(Source excerpt)
━━━━━━

Principal Components Analysis

Principal components analysis [PCA] is a tool for manipulating and visualizing a data set, and for verfying and evaluting a particular clustering. It can be an extremely useful tool for understanding the relationships in a data set, but you have to be careful how you interpret the results.


PCA is, at its essence, a rotation and scalng of a data set. The rotation is selected so that the axes are aligned with the directions of greatest variation in the data set. The scaling is selected so that distances along each axis are comparable in a statistical sense. Rotation and scaling are linear operations, so the PCA transformation maintains all linear relationships.

The rotation and scaling for PCA are given by the eigenvectors and eigenvalues of the covariance matrix. The covariance matrix contains the relationships (correlations) between the variables in the data set.

One way to think about PCA is that it generates a set of directions, or vectors in the data space. The first vector shows you the direction of greatest variation in the data set; the second vector shows the next direction of greatest variation, and so on. The amount of variation represented by each subsequent vector decreases monotonically.

In many data sets, the variables are related to one another (sea surface temperature and air temperature along a coastline, for example). What this means is that there are usually fewer directions (vectors) of useful variation than there are variables in the data set. The directions of useful variation are sometimes called factors. The factors are weighted combinations of the variables, where the weights describe the influence of each variable on that factor. If there are fewer important factors than there are variables in the data, then we can express the data set with fewer variables. Furthermore, the new variables are independent, which is a good property for clustering and analysis.

So once you've executed a PCA, what can you do? The following table gives an overview.

What can you do? Summary What's it good for?
Examine the eigenvalues associated with each principal component Look at a plot of the eigenvalues from the first to the last principal component. The plot will generally fall off sharply from the first component and then level off. This plot gives you an idea of how many independent factors there are in the data set. When the plot levels off, the remaining principal components do not explain much about the data set. Therefore, only the first N principal components really matter in terms of explaining the variation in the data.

━━━━━━

Dataset rows:
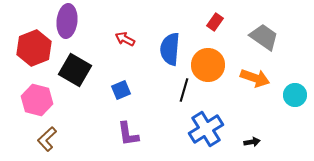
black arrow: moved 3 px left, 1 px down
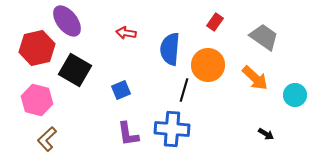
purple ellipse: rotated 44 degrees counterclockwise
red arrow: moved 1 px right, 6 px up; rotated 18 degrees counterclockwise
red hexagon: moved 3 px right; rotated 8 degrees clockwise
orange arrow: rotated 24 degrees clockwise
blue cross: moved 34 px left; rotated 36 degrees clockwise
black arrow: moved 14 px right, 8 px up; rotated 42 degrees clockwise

━━━━━━

According to the PCA page, what provides the rotation and scaling used in PCA? Rely only on the PCA page and nothing else.

(Finished task) The eigenvectors and eigenvalues of the covariance matrix.